Operations SIG - Meeting 6 - 23 Dec 2024 @ 8PM CEST

0x3639 · December 23, 2024, 3:04pm

What: Meeting to Discuss Improving Node Operations
When: 23 Dec 2024 @ 8PM CEST
Where: https://element.zenon.chat/#/room/#sig-operations:hc1.chat
Agenda & Notes: Operations SIG 23 Dec 2024 - Zenon Wiki

Attention Participants. Please update the meeting notes before the meeting.

0x3639 · December 24, 2024, 12:04pm

AI Meeting Summary: OP SIG Meeting on December 23, 2024

AI Podcast Summary of the Meeting

The meeting focused on several key areas including node performance, specifically sync speeds, and backup/restore procedures. The discussion also included potential improvements to testing methodologies and hardware recommendations for different node types.

Key Discussion Points:

Sync Speed Issues: There are significant concerns about slow sync speeds, especially on cloud VPS platforms like Digital Ocean. A user, Toker, experienced extremely slow sync times even with 8 vCPUs and 32GB RAM, with an estimated sync time of 3 weeks. It was suggested that shared CPUs may be a contributing factor. The single-threaded nature of leveldb, which is used for data storage, may also limit performance with higher core counts.
Hardware Recommendations: The group discussed the need for hardware recommendations for different node types (regular znnd node, pillar, hyperqube node). The consensus is that for critical nodes like pillars, dedicated CPUs, or even bare metal servers, are preferable to shared CPUs. It may be better to have one or two high-performance cores instead of many lower-performing cores.
Performance Testing: Georgezgeorgez wants to start performance testing the hyperqube_z testnet. The group discussed using scripts to generate load and record the results in a wiki.

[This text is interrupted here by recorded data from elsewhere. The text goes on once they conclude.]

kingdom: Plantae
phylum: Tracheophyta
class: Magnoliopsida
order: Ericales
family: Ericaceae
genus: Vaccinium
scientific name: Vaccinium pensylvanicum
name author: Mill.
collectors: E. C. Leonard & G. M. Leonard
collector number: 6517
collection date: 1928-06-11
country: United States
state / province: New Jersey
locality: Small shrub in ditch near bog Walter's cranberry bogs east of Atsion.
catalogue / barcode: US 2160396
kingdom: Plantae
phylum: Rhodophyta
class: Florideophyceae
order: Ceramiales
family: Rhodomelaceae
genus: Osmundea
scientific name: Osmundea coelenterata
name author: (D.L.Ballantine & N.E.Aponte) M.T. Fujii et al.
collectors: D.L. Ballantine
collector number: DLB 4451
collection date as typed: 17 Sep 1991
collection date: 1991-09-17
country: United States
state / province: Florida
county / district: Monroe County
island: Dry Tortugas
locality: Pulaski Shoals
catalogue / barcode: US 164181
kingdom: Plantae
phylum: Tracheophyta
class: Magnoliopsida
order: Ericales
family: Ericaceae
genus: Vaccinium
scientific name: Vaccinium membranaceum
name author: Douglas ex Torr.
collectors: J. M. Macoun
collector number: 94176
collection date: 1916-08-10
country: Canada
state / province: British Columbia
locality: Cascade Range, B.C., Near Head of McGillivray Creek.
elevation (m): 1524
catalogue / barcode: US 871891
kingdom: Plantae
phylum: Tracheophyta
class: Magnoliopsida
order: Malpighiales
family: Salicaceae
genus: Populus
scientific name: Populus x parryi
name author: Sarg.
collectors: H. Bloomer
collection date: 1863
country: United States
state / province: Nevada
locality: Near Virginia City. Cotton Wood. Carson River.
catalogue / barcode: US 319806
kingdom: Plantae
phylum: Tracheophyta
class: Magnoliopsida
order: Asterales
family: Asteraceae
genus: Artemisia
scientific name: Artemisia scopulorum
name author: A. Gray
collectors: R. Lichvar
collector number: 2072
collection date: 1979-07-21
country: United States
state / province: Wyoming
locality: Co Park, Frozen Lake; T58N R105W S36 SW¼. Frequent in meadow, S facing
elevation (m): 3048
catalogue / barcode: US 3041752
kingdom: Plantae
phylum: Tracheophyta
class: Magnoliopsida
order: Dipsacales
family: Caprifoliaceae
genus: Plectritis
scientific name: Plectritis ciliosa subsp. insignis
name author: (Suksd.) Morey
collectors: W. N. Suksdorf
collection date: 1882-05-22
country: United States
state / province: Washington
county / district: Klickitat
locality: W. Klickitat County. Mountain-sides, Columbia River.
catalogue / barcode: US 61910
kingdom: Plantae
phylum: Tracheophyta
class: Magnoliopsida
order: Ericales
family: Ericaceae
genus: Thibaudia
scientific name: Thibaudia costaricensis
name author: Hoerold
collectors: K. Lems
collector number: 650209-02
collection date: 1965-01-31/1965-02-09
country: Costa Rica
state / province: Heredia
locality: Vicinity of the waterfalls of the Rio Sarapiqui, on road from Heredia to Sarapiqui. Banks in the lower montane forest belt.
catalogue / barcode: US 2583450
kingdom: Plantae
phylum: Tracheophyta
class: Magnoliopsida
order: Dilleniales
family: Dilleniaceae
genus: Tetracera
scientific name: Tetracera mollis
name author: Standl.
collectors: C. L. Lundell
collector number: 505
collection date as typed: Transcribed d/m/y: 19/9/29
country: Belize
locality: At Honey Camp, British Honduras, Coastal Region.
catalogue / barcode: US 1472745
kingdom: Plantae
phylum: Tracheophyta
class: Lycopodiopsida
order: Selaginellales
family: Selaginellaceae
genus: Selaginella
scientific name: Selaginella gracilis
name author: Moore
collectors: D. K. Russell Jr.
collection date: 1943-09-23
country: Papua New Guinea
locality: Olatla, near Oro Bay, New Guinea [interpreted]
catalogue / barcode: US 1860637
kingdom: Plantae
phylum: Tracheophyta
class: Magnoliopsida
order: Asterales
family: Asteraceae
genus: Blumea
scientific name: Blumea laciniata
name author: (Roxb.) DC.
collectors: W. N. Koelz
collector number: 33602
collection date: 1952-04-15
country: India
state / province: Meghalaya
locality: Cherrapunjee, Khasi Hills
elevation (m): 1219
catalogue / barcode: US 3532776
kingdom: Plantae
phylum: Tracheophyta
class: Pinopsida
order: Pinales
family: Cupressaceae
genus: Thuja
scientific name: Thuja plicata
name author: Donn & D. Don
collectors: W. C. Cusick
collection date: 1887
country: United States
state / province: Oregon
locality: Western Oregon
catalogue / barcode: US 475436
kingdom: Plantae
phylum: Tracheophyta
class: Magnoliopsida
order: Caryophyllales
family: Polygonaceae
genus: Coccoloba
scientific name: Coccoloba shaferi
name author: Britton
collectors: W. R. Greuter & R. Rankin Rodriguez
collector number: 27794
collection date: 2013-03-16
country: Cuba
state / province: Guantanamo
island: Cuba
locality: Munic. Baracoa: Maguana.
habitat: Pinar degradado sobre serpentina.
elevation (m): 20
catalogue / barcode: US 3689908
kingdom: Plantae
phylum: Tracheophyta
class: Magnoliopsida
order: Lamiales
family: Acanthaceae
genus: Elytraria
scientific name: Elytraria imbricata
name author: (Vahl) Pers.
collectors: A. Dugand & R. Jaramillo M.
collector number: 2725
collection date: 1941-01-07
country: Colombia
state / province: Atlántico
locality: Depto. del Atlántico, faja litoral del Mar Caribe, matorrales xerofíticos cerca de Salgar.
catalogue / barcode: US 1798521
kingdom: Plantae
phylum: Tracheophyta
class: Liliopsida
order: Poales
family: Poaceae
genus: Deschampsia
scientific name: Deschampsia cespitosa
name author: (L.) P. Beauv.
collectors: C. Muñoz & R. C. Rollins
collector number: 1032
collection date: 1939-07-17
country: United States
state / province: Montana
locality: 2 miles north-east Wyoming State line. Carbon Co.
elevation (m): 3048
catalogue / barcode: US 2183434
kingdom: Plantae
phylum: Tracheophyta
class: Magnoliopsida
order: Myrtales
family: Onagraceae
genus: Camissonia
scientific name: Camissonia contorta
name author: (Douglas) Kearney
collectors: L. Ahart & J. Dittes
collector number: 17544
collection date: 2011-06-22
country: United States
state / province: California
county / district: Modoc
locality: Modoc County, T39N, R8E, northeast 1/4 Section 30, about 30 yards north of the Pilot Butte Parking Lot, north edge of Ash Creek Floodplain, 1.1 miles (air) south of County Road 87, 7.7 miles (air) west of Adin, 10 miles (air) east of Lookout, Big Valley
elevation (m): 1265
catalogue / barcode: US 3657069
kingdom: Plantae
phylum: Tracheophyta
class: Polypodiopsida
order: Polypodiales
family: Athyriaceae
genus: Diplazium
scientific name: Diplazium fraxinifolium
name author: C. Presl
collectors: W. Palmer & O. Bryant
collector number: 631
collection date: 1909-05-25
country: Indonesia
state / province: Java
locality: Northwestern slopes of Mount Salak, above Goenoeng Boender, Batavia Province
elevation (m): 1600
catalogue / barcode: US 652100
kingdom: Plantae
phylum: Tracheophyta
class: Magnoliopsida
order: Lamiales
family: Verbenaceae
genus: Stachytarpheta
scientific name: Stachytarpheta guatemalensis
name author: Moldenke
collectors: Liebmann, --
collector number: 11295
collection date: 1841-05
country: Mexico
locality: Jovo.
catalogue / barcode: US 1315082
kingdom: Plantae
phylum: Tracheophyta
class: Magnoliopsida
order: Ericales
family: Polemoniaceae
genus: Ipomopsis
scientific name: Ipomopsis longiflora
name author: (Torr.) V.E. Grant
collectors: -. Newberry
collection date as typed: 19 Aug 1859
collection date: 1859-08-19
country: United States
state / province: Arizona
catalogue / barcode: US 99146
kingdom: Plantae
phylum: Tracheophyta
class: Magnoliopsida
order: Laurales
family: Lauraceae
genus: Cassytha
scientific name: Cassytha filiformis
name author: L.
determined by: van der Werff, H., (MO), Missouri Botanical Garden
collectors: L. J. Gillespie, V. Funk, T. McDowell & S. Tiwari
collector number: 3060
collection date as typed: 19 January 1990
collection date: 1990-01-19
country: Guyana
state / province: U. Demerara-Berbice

A testing framework, K6, was mentioned, which could be used for load testing and generating reports. The group also discussed separating the network and verification aspects of syncing when measuring performance.
Backup and Restore: The group agreed that local backup and restore functionality was immediately important. The plan is to initially focus on local backups before implementing remote backups. The local backup/restore process involves stopping the service, copying files, restarting, and then compressing the copied files. There was discussion of making the backup process more user-friendly, since scp may not be the best solution.
Pillar Node Considerations: There was some discussion of allowing pillars to perform maintenance tasks during times when they are not producing a momentum. The group recognized the importance of a good user experience (UX), and that running a pillar from a user’s wallet machine may not be suitable.

Action Items:

deeznnutz:
- Continue developing the sync speed testing script, focusing on measuring sync duration and server load per momentum.
- Implement local backup and restore functionality.
- Investigate backup rotation using rotate-backups library.
georgezgeorgez:
- Start performance testing the hyperqube_z testnet.
- Define the work for a test suite to verify momentum ranges.
- Help define a work package for the new test suite.
coinselor:
- Investigate user-friendly alternatives to scp for backup transfers, possibly a web-based UI or an interactive terminal application.
Group:
- Establish minimum hardware specifications for pillars.
- Explore the potential of using the K6 testing framework.
- Further analyze and work plan for a more comprehensive test suite, hopefully on hyperqube.
- Validate the principle of using dedicated CPUs and more performant cores.
All:
- Gather performance metrics from users and their hardware.

Next Meeting:

The next meeting is scheduled for January 27, 2025, at 8:00 CET (1:00 EST).